Four Winged Dinosaur
Fossil hunters in China have discovered what may be one of the weirdest prehistoric species ever seen — a four-winged dinosaur that apparently glided from tree to tree.
The 128-million-year-old animal — called Microraptor gui, in honor of
Chinese paleontologist Gu Zhiwei — was about 2 1/2 feet long and had two
sets of feathered wings, with one set on its forelimbs and the other on
its hind legs.
Exactly where the creature fits into the evolution of birds and dinosaurs
is not clear. But researchers speculated that it developed around the same
time as or even later than the first two-wing, birdlike dinosaur,
Archaeopteryx, which is believed to have flown by actually flapping its
wings.
Paleontologists were intrigued by the discovery. They have seen gliding
dinosaurs before, but never one with feathers. And they have never seen a
four-winged dinosaur before.
"It would be a total oddity — the weirdest creature in the world of
dinosaurs and birds," said Luis Chiappe, a paleontologist at the Natural
History Museum of Los Angeles County who did not participate in the dig.
Scientists said the fossils — discovered in the Chinese province of Liaoning, northeast of Beijing, at a site that has yielded several
important specimens in recent years — revive a debate between two theories
of how dinosaurs might have evolved into birds.
One theory holds that some of these apparent bird ancestors learned to
flap their wings to power flight while they were gliding from tree to
tree. The other theory suggests they learned to fly by increasing their
running speed with their wings and taking off from the ground.
The latest find tends to support the gliding-in-trees theory.
"It's a phenomenal find," Chiappe said. "We don't have anything that
resembles this in the whole dinosaur and bird spectrum."
Details of the fossils appear in Thursday's issue of the journal Nature.
Paleontologist Xing Xu of the Institute of Vertebrate Paleontology and
Paleoanthropology at the Chinese Academy of Sciences described six fossils
with leg feathers arranged in a pattern similar to wing feathers in modern
birds.
"They are long and some have asymmetrical vanes like flight feathers," Xu
said.
The feathered legs amount to rear wings, Xu said. He speculated they could
have represented an intermediate stage of development before the emergence
of true flight powered by flapping the wings. Or, the feathered legs could
have been an evolutionary dead end, other researchers said.
Scientists believe Microraptor gui probably did not fly by flapping its
wings, because of the way the rear legs are set in the hip sockets and
because the rear legs probably would have encountered turbulence from
flapping front wings. That suggests instead that both sets of wings were
used just for gliding, Chiappe said.
Other scientists said the fossils add diversity to the story of flight,
even if they do not immediately provide answers.

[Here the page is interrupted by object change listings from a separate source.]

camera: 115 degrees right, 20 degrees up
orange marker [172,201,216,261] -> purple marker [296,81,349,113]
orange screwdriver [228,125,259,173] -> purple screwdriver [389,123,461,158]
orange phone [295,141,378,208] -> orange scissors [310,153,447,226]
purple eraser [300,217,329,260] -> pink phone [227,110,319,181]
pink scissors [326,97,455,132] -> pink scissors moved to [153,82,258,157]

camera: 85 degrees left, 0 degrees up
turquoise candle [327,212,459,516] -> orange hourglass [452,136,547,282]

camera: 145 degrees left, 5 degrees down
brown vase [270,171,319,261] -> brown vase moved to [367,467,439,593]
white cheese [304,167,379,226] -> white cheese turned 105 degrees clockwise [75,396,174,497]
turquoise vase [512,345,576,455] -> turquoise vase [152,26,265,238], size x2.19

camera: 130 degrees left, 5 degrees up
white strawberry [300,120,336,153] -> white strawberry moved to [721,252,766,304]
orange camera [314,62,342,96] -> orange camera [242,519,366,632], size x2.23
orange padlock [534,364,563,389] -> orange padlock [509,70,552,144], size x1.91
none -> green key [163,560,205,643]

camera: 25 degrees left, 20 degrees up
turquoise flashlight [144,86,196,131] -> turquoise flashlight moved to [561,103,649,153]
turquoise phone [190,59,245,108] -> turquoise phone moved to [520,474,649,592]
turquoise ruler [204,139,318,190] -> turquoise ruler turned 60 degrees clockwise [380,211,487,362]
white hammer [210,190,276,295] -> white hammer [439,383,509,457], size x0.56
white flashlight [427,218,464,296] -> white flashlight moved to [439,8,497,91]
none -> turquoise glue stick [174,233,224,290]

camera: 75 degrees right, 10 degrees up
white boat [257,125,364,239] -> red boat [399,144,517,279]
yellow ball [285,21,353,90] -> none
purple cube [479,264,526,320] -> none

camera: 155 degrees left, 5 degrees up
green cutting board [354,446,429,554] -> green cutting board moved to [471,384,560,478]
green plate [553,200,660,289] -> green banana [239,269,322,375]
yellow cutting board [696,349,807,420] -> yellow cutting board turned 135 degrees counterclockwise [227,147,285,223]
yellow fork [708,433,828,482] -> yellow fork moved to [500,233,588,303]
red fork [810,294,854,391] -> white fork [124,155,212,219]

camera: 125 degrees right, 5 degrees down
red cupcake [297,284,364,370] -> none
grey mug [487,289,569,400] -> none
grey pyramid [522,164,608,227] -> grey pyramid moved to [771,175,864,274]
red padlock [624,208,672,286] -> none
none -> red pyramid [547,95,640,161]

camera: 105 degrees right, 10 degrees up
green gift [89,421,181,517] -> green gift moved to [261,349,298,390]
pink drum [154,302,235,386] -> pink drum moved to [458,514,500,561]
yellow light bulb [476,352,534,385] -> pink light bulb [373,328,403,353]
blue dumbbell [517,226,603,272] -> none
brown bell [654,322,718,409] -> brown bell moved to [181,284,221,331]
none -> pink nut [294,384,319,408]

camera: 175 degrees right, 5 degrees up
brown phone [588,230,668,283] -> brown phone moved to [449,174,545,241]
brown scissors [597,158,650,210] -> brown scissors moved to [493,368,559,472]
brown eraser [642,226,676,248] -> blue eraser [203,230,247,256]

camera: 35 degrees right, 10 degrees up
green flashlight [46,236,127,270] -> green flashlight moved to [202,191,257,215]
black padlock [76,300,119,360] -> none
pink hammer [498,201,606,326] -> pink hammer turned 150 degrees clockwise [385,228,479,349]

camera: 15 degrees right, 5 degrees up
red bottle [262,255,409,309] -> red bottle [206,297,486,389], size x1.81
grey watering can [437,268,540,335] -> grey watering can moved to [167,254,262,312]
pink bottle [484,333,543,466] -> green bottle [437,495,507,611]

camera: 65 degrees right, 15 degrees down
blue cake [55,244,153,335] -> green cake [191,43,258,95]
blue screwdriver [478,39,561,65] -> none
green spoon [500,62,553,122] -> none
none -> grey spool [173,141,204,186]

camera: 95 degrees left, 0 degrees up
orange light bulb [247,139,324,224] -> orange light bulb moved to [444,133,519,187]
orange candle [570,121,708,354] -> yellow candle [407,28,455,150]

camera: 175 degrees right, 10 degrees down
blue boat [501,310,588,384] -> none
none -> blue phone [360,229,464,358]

Ken Dial, head of a biological flight laboratory at the University of
Montana, said there is room for both gliding and flapping dinosaurs in
evolutionary history.
"Gliding represents a splendid example of convergent evolution," Dial
said. "We should not be surprised to unearth gliding dinosaurs as we have
numerous living-day examples of gliders in nearly all the vertebrate
groups — reptiles, mammals, birds and even parachuting amphibians."
Last week, Dial reported in the journal Science that the way young birds
such as turkeys and quail use their wings suggests ancient birds
eventually learned to fly by running and flapping.
Paul Sereno, a University of Chicago paleontologist, said the best way to
determine whether Microraptor gui was an intermediate stage in bird
evolution or a dead end is to find other dinosaur fossils with feathered
legs.
Sereno called the Xu study a landmark paper but added: "Whether this
represents an intermediate form that all birds passed through is a
question that's going to be hotly debated."